_Work request 1:_ Below the thread come some records. From those records, reproduce word for word the lines starting with the line containing "90 | 0.07 |" and going on through the line containing "Gibson MP | 81 | 0.06 |", including both of those lines.
++++ Selected extract
[RFC PATCH] Make fake profile average depth come out right

Mon Nov 4 03:54:20 UTC 2013

On 04 November, 2013 - Anton Lundin wrote:

> On 03 November, 2013 - Linus Torvalds wrote:
> 
> > On Sun, Nov 3, 2013 at 2:44 PM, Anton Lundin <glance at acc.umu.se> wrote:
> > >> +/*
> > >> + * Good fake dive profiles are hard.
> > >> + *
> > >> + * "depthtime" is the integral of the dive depth over
> > >> + * time ("area" of the dive profile). We want that
> > >> + * area to match the average depth (avg_d*max_t).
> > >> + *
> > >> + * To do that, we generate a 6-point profile:
> > >> + *
> > >> + *  (0, 0)
> > >> + *  (t0, max_d)
> > >> + *  (t1, max_d)
> > >> + *  (t2, d)
> > >> + *  (t3, d)
> > >> + *  (max_t, 0)
> > >
> > > Hmm.. These ones should be t1 to t4, not t0 to t3?
> > 
> > Yes.
> > 
> > >> + * That six-point profile gives a total area of:
> > >> + *
> > >> + *   (max_d*max_t) - (max_d*t1) - (max_d-d)*(t4-t3)
> > >
> > > Why do you care about the max_d*t1 part? Isn't that just the accent
> > > slope? There should be more factors there if we should care about all
> > > the accent slopes in that formula.
> > 
> > Heh. Draw it out. Yes, you can make the formula much more complex like
> > yours is, but by selecting the shapes right, you get the much simpler
> > one.
++++++++
++++ Excerpted records
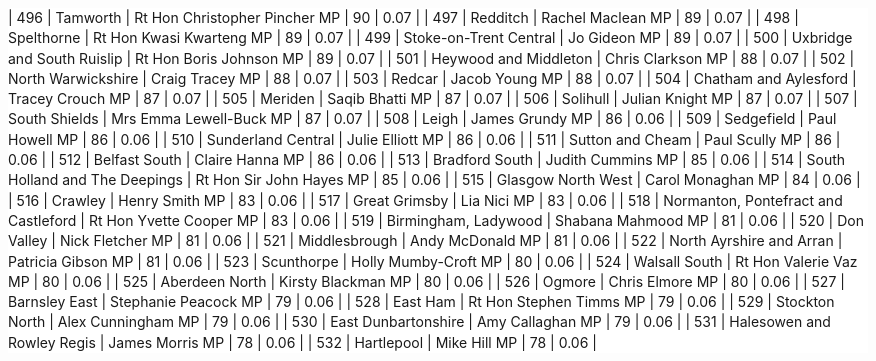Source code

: | 496 | Tamworth | Rt Hon Christopher Pincher MP | 90 | 0.07 |
| 497 | Redditch | Rachel Maclean MP | 89 | 0.07 |
| 498 | Spelthorne | Rt Hon Kwasi Kwarteng MP | 89 | 0.07 |
| 499 | Stoke-on-Trent Central | Jo Gideon MP | 89 | 0.07 |
| 500 | Uxbridge and South Ruislip | Rt Hon Boris Johnson MP | 89 | 0.07 |
| 501 | Heywood and Middleton | Chris Clarkson MP | 88 | 0.07 |
| 502 | North Warwickshire | Craig Tracey MP | 88 | 0.07 |
| 503 | Redcar | Jacob Young MP | 88 | 0.07 |
| 504 | Chatham and Aylesford | Tracey Crouch MP | 87 | 0.07 |
| 505 | Meriden | Saqib Bhatti MP | 87 | 0.07 |
| 506 | Solihull | Julian Knight MP | 87 | 0.07 |
| 507 | South Shields | Mrs Emma Lewell-Buck MP | 87 | 0.07 |
| 508 | Leigh | James Grundy MP | 86 | 0.06 |
| 509 | Sedgefield | Paul Howell MP | 86 | 0.06 |
| 510 | Sunderland Central | Julie Elliott MP | 86 | 0.06 |
| 511 | Sutton and Cheam | Paul Scully MP | 86 | 0.06 |
| 512 | Belfast South | Claire Hanna MP | 86 | 0.06 |
| 513 | Bradford South | Judith Cummins MP | 85 | 0.06 |
| 514 | South Holland and The Deepings | Rt Hon Sir John Hayes MP | 85 | 0.06 |
| 515 | Glasgow North West | Carol Monaghan MP | 84 | 0.06 |
| 516 | Crawley | Henry Smith MP | 83 | 0.06 |
| 517 | Great Grimsby | Lia Nici MP | 83 | 0.06 |
| 518 | Normanton, Pontefract and Castleford | Rt Hon Yvette Cooper MP | 83 | 0.06 |
| 519 | Birmingham, Ladywood | Shabana Mahmood MP | 81 | 0.06 |
| 520 | Don Valley | Nick Fletcher MP | 81 | 0.06 |
| 521 | Middlesbrough | Andy McDonald MP | 81 | 0.06 |
| 522 | North Ayrshire and Arran | Patricia Gibson MP | 81 | 0.06 |
| 523 | Scunthorpe | Holly Mumby-Croft MP | 80 | 0.06 |
| 524 | Walsall South | Rt Hon Valerie Vaz MP | 80 | 0.06 |
| 525 | Aberdeen North | Kirsty Blackman MP | 80 | 0.06 |
| 526 | Ogmore | Chris Elmore MP | 80 | 0.06 |
| 527 | Barnsley East | Stephanie Peacock MP | 79 | 0.06 |
| 528 | East Ham | Rt Hon Stephen Timms MP | 79 | 0.06 |
| 529 | Stockton North | Alex Cunningham MP | 79 | 0.06 |
| 530 | East Dunbartonshire | Amy Callaghan MP | 79 | 0.06 |
| 531 | Halesowen and Rowley Regis | James Morris MP | 78 | 0.06 |
| 532 | Hartlepool | Mike Hill MP | 78 | 0.06 |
++++++++
_Work request 2:_ Quote the thread on fake dive profiles exactly, starting with "[RFC PATCH] Make" and going on through "profiles are hard.".

_Response box 1:_
: | 496 | Tamworth | Rt Hon Christopher Pincher MP | 90 | 0.07 |
| 497 | Redditch | Rachel Maclean MP | 89 | 0.07 |
| 498 | Spelthorne | Rt Hon Kwasi Kwarteng MP | 89 | 0.07 |
| 499 | Stoke-on-Trent Central | Jo Gideon MP | 89 | 0.07 |
| 500 | Uxbridge and South Ruislip | Rt Hon Boris Johnson MP | 89 | 0.07 |
| 501 | Heywood and Middleton | Chris Clarkson MP | 88 | 0.07 |
| 502 | North Warwickshire | Craig Tracey MP | 88 | 0.07 |
| 503 | Redcar | Jacob Young MP | 88 | 0.07 |
| 504 | Chatham and Aylesford | Tracey Crouch MP | 87 | 0.07 |
| 505 | Meriden | Saqib Bhatti MP | 87 | 0.07 |
| 506 | Solihull | Julian Knight MP | 87 | 0.07 |
| 507 | South Shields | Mrs Emma Lewell-Buck MP | 87 | 0.07 |
| 508 | Leigh | James Grundy MP | 86 | 0.06 |
| 509 | Sedgefield | Paul Howell MP | 86 | 0.06 |
| 510 | Sunderland Central | Julie Elliott MP | 86 | 0.06 |
| 511 | Sutton and Cheam | Paul Scully MP | 86 | 0.06 |
| 512 | Belfast South | Claire Hanna MP | 86 | 0.06 |
| 513 | Bradford South | Judith Cummins MP | 85 | 0.06 |
| 514 | South Holland and The Deepings | Rt Hon Sir John Hayes MP | 85 | 0.06 |
| 515 | Glasgow North West | Carol Monaghan MP | 84 | 0.06 |
| 516 | Crawley | Henry Smith MP | 83 | 0.06 |
| 517 | Great Grimsby | Lia Nici MP | 83 | 0.06 |
| 518 | Normanton, Pontefract and Castleford | Rt Hon Yvette Cooper MP | 83 | 0.06 |
| 519 | Birmingham, Ladywood | Shabana Mahmood MP | 81 | 0.06 |
| 520 | Don Valley | Nick Fletcher MP | 81 | 0.06 |
| 521 | Middlesbrough | Andy McDonald MP | 81 | 0.06 |
| 522 | North Ayrshire and Arran | Patricia Gibson MP | 81 | 0.06 |

_Response box 2:_
[RFC PATCH] Make fake profile average depth come out right

Mon Nov 4 03:54:20 UTC 2013

On 04 November, 2013 - Anton Lundin wrote:

> On 03 November, 2013 - Linus Torvalds wrote:
> 
> > On Sun, Nov 3, 2013 at 2:44 PM, Anton Lundin <glance at acc.umu.se> wrote:
> > >> +/*
> > >> + * Good fake dive profiles are hard.